I recently had the need for building GraphViz without any external dependencies other than what comes with macOS, as part of an application calling into it. While on Windows, I used their provided binaries, I was on my own for macOS since I wasn’t willing to ship half of Homebrew with my application. Instead, I took a simpler way.
It turns out that out of the box, you can have an effective GraphViz without any dependencies other than things like expat and zlib that ship with the system. It’s just a normal autotools project after all – I don’t even have brew and friends installed. However, GraphViz has a somewhat involved plugin system involving ltdl
and prefixes with configuration files. We can simplify this even further with some additional configuration options. We probably also want to specify the minimum version of macOS we support (in my case, Sierra) to the linker and compiler, and enable the specific plugins (in my case, enable Quartz, disable Visio) we want.
# Export these if you need a specific SDK
LDFLAGS="-Wl,-macosx_version_min,10.12" CPPFLAGS="-mmacosx-version-min=10.12"
# Some configure flags (you can enable Visio if you want, it's on by default)
./configure --with-quartz=yes --enable-static --disable-shared --with-visio=no --disable-ltdl
Unfortunately, out of the box we don’t have any PDF distillers the build system likes, so it freaks out when you make and it hits a PDF target. Since I don’t care about documentation for this build and I didn’t see any option to disable it, so I did even better: just replace false to true in the generated makefiles. (This isn’t even the worst part of it.)

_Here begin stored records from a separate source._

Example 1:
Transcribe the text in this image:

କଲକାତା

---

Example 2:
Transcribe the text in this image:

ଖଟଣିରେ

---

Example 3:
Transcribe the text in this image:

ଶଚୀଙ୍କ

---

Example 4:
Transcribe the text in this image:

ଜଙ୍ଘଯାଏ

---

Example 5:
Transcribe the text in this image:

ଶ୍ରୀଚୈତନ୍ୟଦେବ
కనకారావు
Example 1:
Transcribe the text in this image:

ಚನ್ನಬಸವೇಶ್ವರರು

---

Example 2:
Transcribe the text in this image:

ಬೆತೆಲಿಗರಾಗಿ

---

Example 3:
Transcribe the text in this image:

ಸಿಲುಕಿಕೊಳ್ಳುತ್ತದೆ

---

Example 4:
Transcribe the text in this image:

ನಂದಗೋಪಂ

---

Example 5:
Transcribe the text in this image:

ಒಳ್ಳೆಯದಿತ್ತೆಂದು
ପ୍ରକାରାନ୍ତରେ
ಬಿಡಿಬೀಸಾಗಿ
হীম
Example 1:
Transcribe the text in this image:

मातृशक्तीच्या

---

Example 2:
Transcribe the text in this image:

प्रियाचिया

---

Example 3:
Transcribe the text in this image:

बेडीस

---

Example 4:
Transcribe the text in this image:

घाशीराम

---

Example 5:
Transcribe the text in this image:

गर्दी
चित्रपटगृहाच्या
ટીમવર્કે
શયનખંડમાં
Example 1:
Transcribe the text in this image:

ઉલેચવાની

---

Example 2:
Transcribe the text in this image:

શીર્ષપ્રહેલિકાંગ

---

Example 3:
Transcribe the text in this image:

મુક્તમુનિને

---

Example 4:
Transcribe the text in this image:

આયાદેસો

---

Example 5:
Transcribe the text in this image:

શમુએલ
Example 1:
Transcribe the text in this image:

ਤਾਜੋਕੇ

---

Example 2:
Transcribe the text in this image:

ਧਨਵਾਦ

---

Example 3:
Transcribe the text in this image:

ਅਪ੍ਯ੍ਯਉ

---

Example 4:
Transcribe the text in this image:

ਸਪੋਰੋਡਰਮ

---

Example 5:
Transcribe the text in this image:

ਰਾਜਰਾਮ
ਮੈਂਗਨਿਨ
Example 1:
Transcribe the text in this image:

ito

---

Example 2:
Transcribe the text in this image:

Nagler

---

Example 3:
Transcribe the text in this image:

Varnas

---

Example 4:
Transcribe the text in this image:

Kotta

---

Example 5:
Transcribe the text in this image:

for i in $(find . -name Makefile); do echo $i; sed -i bak "s/false /true /g" $i; done
Once that’s done, the static binary in cmd/dot/dot_static
can be used for what you need, and placed anywhere, and renamed/hardlinked to provide the different graph types. However, there’s one problem – this dot only supports the basic plugins like plain and PostScript output. I wanted PDF, and we can do this through Quartz. The Quartz plugin isn’t going to load however, because we lack external plugin support – we just have its objects. There is one more hack we can do, and it is extremely cursed. (If there’s a better way to do this, please tell me.)
This mailing list post was useful for my understanding how to hack on GraphViz plugin loading. What we do with this is hack at the dot_builtins.c
file, add the Quartz plugin to it. We then need to modify the build system to do this. The reasonable answer would be using your local copy of autoconf, automake, and the rest of the autotools family to add what you need (that is, a Quartz plugin dependency as it does the other hard plugin dependencies it has, and the framework required). However, I didn’t have autotools installed, so the next best option? Modifying the built Makefiles to include them, of course!
I added -framework ApplicationServices
to LDFLAGS
(otherwise when we include the static archive for the Quartz plugin, it explodes because it can’t find the CoreGraphics symbols), and wherever I saw a hard plugin dependency (to build it in statically), I copied the line and modified it for Quartz (i.e ones mentioning neato_layout
). Once this was done, and it rebuilt, the dot_static
binary had a lot more outputs like PDF available through Quartz, and still didn’t need anything more than what came with macOS.